SELECT DISTINCT SRC~DDLNAME, TADIR~DEVCLASS AS PACKAGE, TADIR~AUTHOR AS AUTHOR
        FROM TADIR INNER JOIN DDDDLSRC AS SRC ON TADIR~OBJ_NAME = SRC~DDLNAME 
       WHERE TADIR~PGMID = 'R3TR' AND TADIR~OBJECT = 'DDLS'
       AND   SRC~AS4LOCAL = 'A'
       AND SRC~DDLNAME = 'A_C%'
       INTO TABLE @DATA(DDLS).

   IF LINES( DDLS ) > 0.
      SELECT OBJECTNAME FROM DDLDEPENDENCY FOR ALL ENTRIES IN @DDLS
        WHERE STATE = 'A' AND OBJECTTYPE = 'STOB' AND DDLNAME = @DDLS-DDLNAME
        INTO TABLE @DATA(ENTITYTAB).

Now loop through the tables to find the number of rows that present in the database. For CDS view size category, this is the starting point to know the quality of the data. To be more stringent, based on the type of application, we can also check for Distinct entries that are present in the table. This will help to identify whether the enough data is present in the table. If there is less number of entries, then the quality engineer must create the data before taking the performance measurement.

IF SY-SUBRC = 0.
        CREATE OBJECT LR_VISITOR TYPE CL_DD_DDL_META_NUM_COLLECTOR EXPORTING DESCEND = ABAP_TRUE .
        data l_name type string.

        LOOP AT ENTITYTAB INTO data(LV_ENAME).
          l_name = lv_ename-objectname.
          LR_VISITOR->VISITDDLSOURCE( iv_dsname = l_name ).
          DATA(LR_NUMBERMAP) =  LR_VISITOR->GETNUMBERMAP( ).
          READ TABLE LR_NUMBERMAP ASSIGNING FIELD-SYMBOL(<CDS_VIEW>)
      WITH KEY ENTITY = LV_ENAME-OBJECTNAME.
  IF SY-SUBRC NE 0.
    CONTINUE.
  ENDIF.
ENDIF.

data tablename type string.
  data count type i.
  loop at <cds_view>-numbers-tab_info-table_tab assigning field-symbol(<tab_info>).

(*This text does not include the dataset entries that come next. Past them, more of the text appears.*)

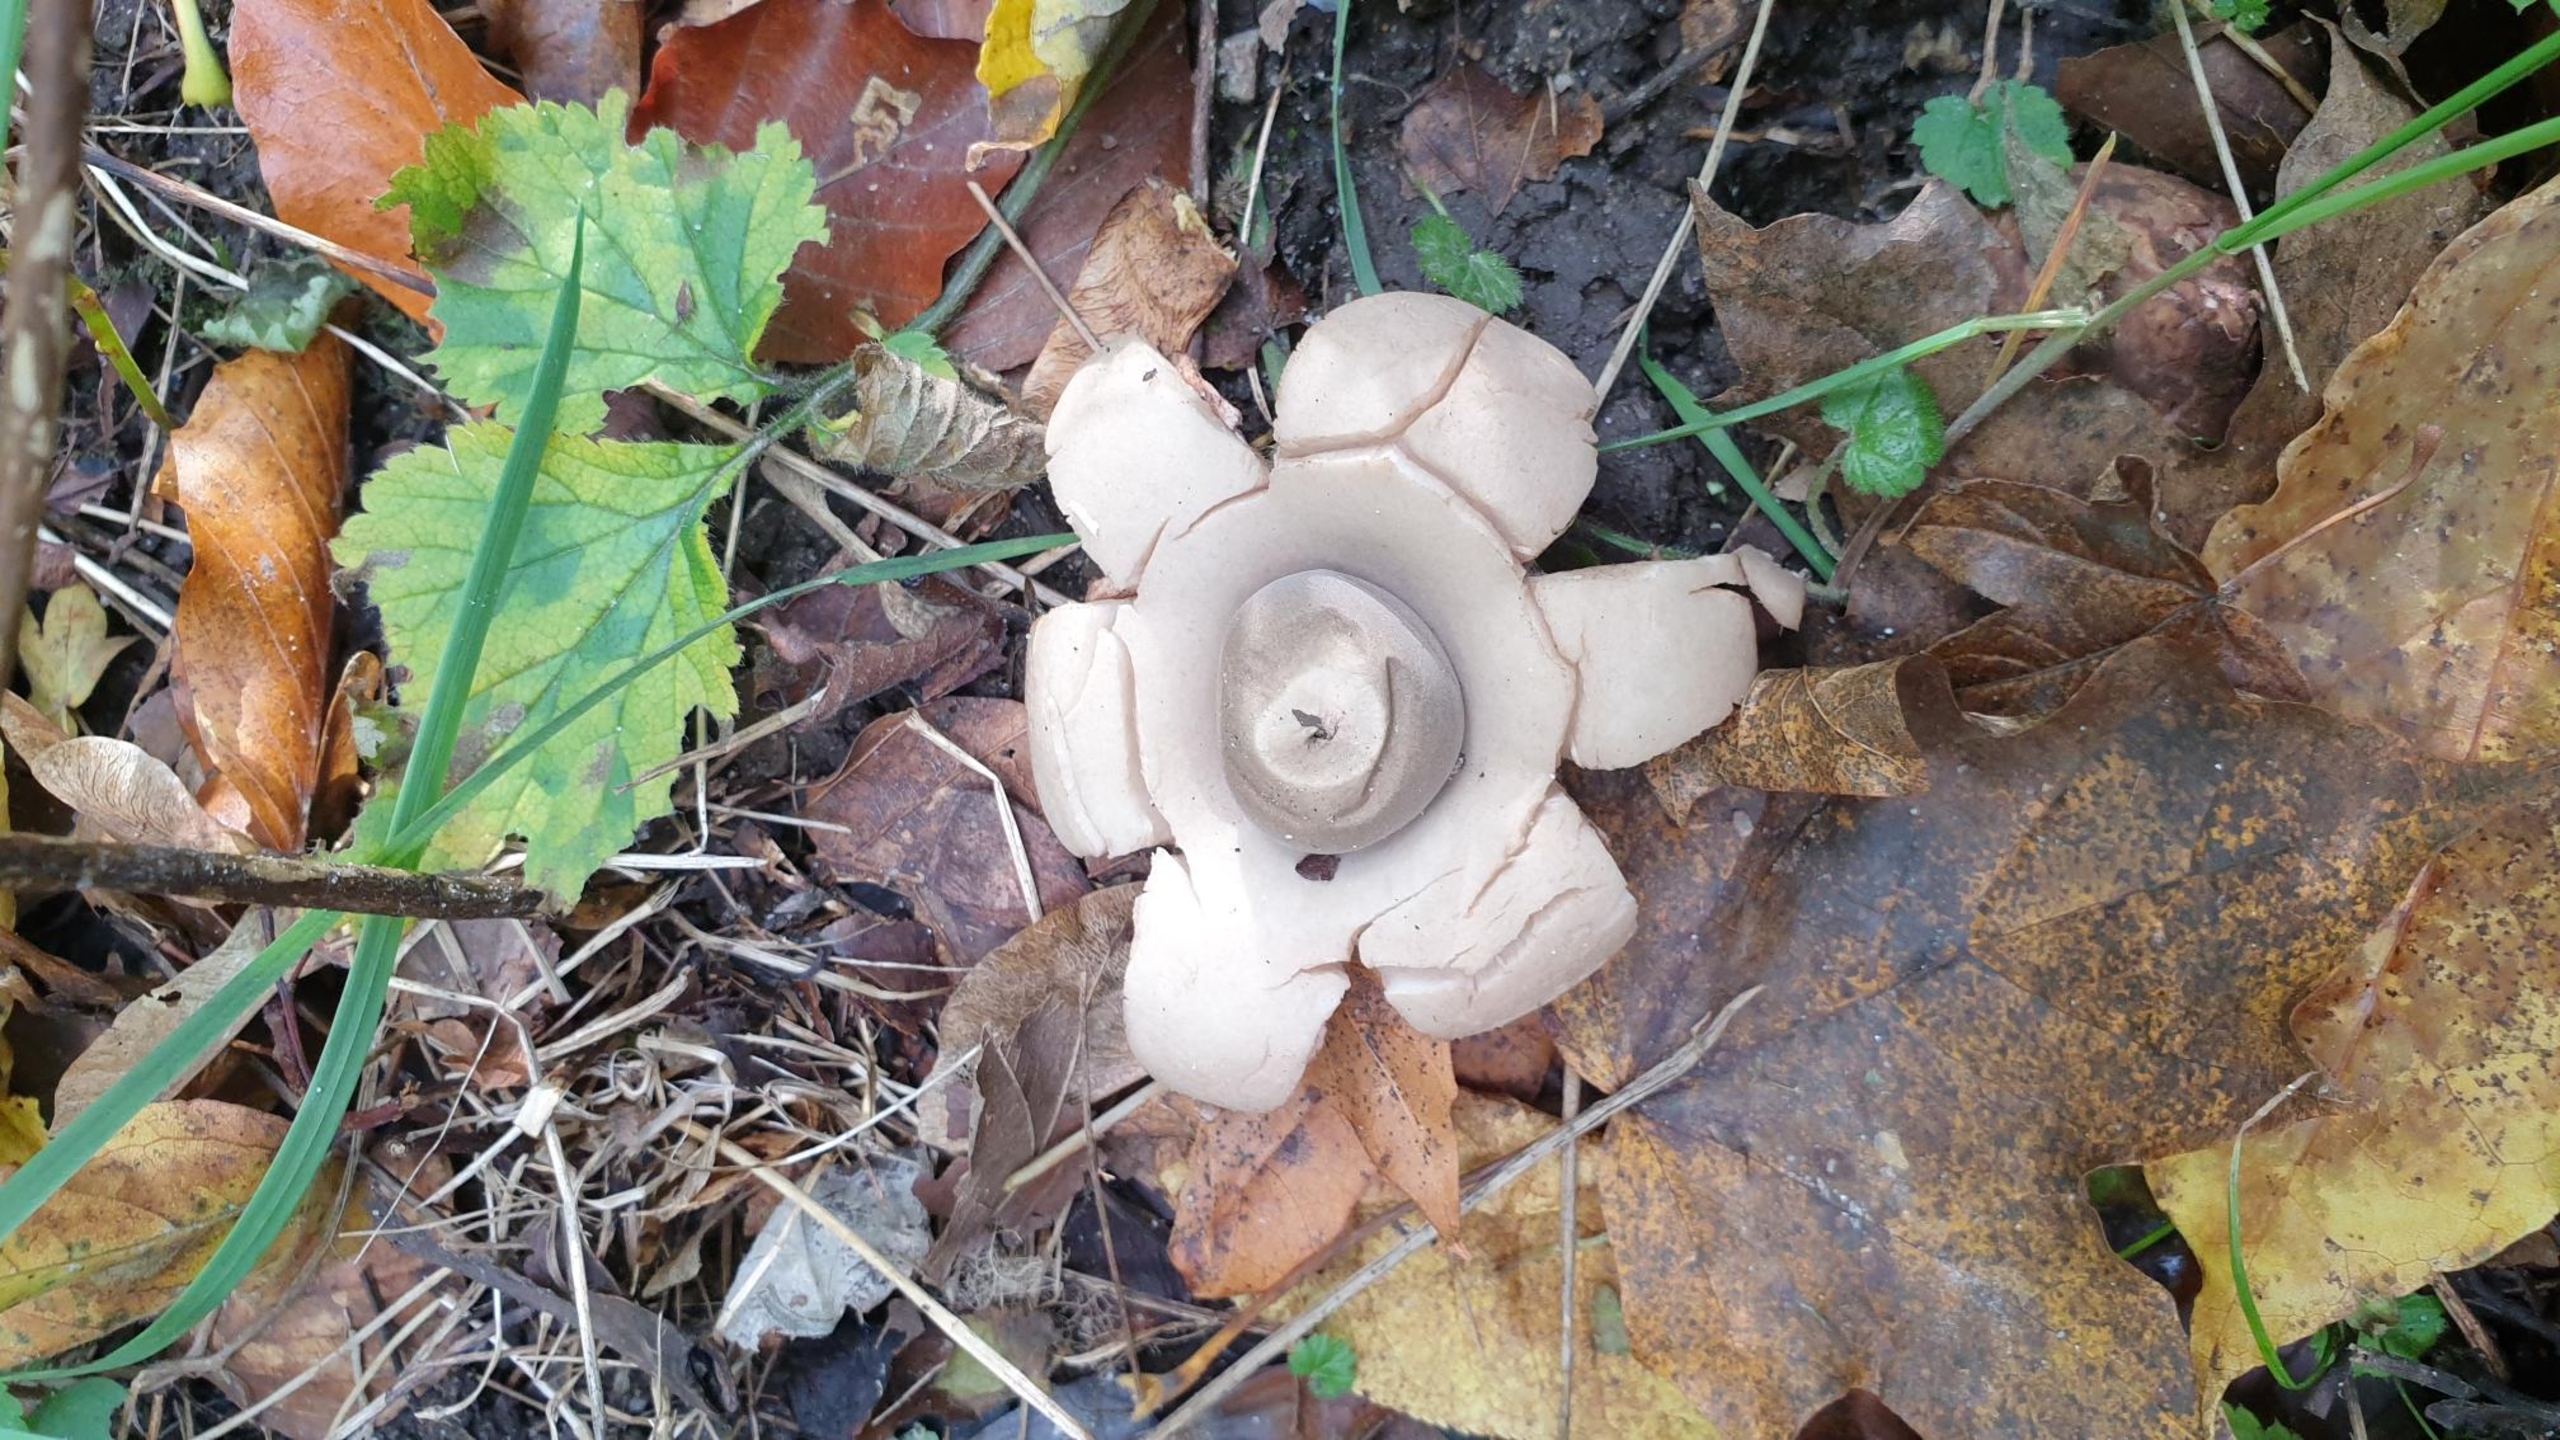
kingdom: Fungi
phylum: Basidiomycota
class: Agaricomycetes
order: Geastrales
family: Geastraceae
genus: Geastrum
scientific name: Geastrum michelianum
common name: Kødet stjernebold
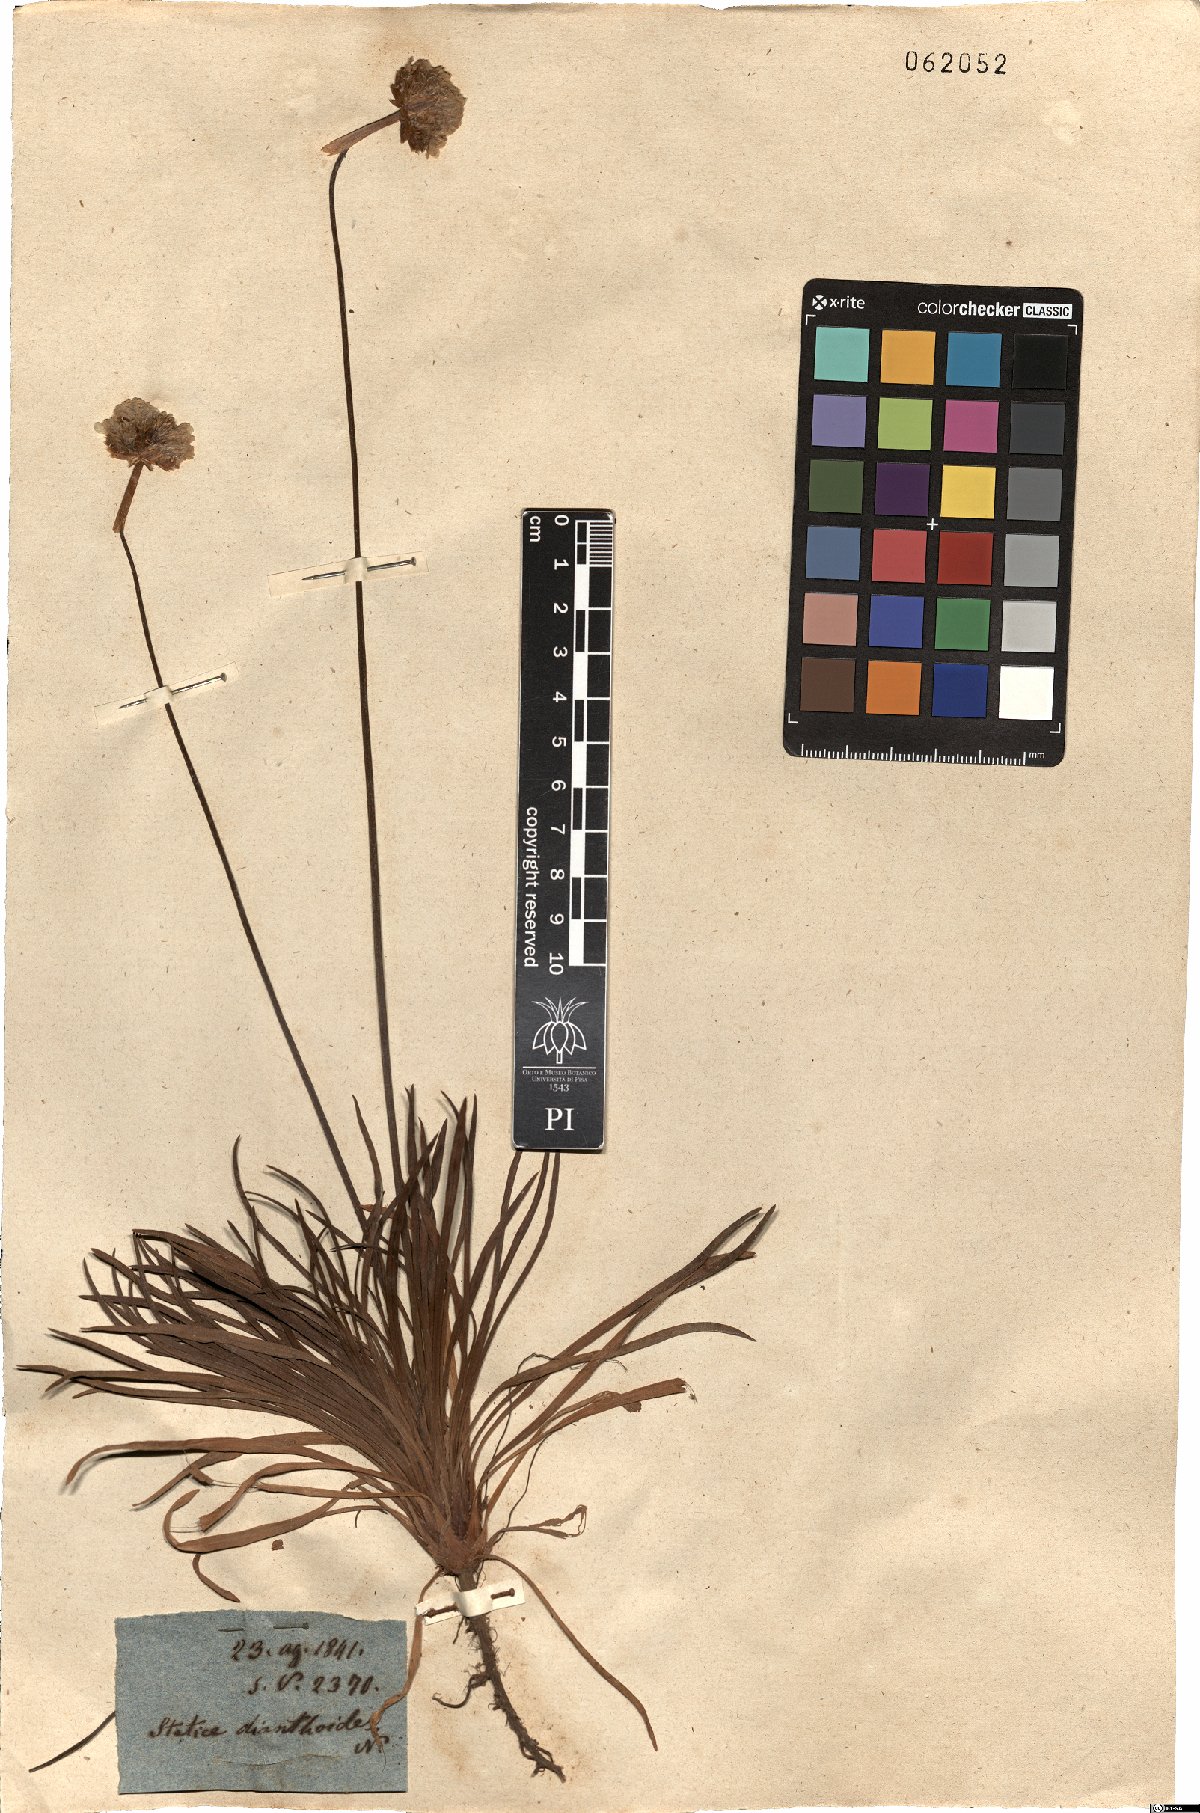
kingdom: Plantae
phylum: Tracheophyta
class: Magnoliopsida
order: Caryophyllales
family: Plumbaginaceae
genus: Armeria
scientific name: Armeria arenaria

    collect <tab_info> into lr_tabs.
    tablename = <tab_info>-TABNAME.
    select count(*) from (tablename) INTO count.
  endloop.

Here we get number of entries present in the table. For the above example, there is only 1 table i.e. AENR. When we query for number of entries in the table AENR using count (*), and output is 100 rows. This is less as the size category annotation is specified as ‘L’. So, bare minimum rows that are required before starting with the performance system is somewhere between 10^5 and less than 10^5.